La lección de anatomía

marta-sanz_foto-Miguel-Lizana
Fotografía de Miguel Lizana
Escrita por primera vez en 2008 y reeditada recientemente bajo el sello de Anagrama, su proverbial modo de entender el lenguaje a través del que nos escribe o habla al oído, esta escritora madrileña deja aquí un poso reconocido por el mismo Rafael Chirbes en su prólogo.

No me gustaría hablar de exhibicionismo, si bien pudiera existir; lo que está claro es que al prologuista y a la protagonista les fascina el doctor Nicolaes Tulp, que aparece en un cuadro de Rembrandt, que como el peculiar paseo que, fruto de sus esfuerzos, se da la protagonista por la Gare d’Orsay parisina, pretende obviar el impresionismo en literatura, a pesar de que le fascine en pintura.

Relato poco dado a ofrecer soluciones sobre la femineidad, en él encontramos múltiples personajes que, sobre todo, en las dos primeras partes definen entre un Madrid al que la memoria traiciona adrede y un Benidorm producto de la Transición, un fresco entre amargo y poderoso, vengativo con las habituales y sanas obsesiones, pecaminoso, contradictorio (también adrede) y que juega tanto a mostrarse como a esconderse de su propia voz.

Dividida en tres partes, la novela es familiar y de rebeldía en Vallar el jardín, elaboradamente torcida en Los gusanos de seda, para soltar predicado y predicamento en Desnudo.

De la primera parte, editada como libro aparte para el sello Playa de Ákaba en su colección Nómadas, todavía el personaje amortigua pocos golpes, si bien hay una imagen que ha sugerido al que escribe momentos de pesadilla, y es el del benzetazil; aquel remedio inyectable que hizo adquirir sino fuerza, sí carácter al menos a ciertas generaciones; a mitad de camino y con una madre cuidadora de enfermos y un padre sociólogo; dan a parar con sus huesos que en su conformidad es como el Manhattan del Mediterráneo (hoy tal vez lo sería), pero que en realidad se nos muestra puniblemente provinciano; y, así, los gusanos se meten por tanto debajo de la valla del jardín para romperla, una valla de la clase media que continúa su periplo en Carabanchel, no sin antes haber llorado hasta inflársele la cara a solas y con su madre en el baño de un apartamento, porque llorar es purificarse, pero también llenarse, quizás en exceso, de eso tan épico que es el sí mismo.
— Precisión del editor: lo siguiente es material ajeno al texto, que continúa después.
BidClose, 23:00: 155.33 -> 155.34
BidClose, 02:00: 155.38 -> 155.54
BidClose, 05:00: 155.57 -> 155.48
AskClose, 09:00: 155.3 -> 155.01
Desnudo empieza a mostrar el paralelo de la adolescencia desinhibida en un mundo de supervivencia como el laboral, pero ella no deja de ser niña y, sí, trabaja de ocho a ocho, mascando a veces el aprendizaje para desaprender y mostrarse siempre inflexible, como esa institutriz del relato de Henry James al que por acción u omisión remite desde su cada vez más rico y profuso léxico.

Calificación: Muy interesante.
Tipo de lector: Dispuesto a diseccionar(se).
Tipo de lectura: Asequible.
Argumento: El porqué lo humano es lo que es, desde la femineidad.
Personajes: Variados.
¿Dónde leerlo?: En un sitio muy punk.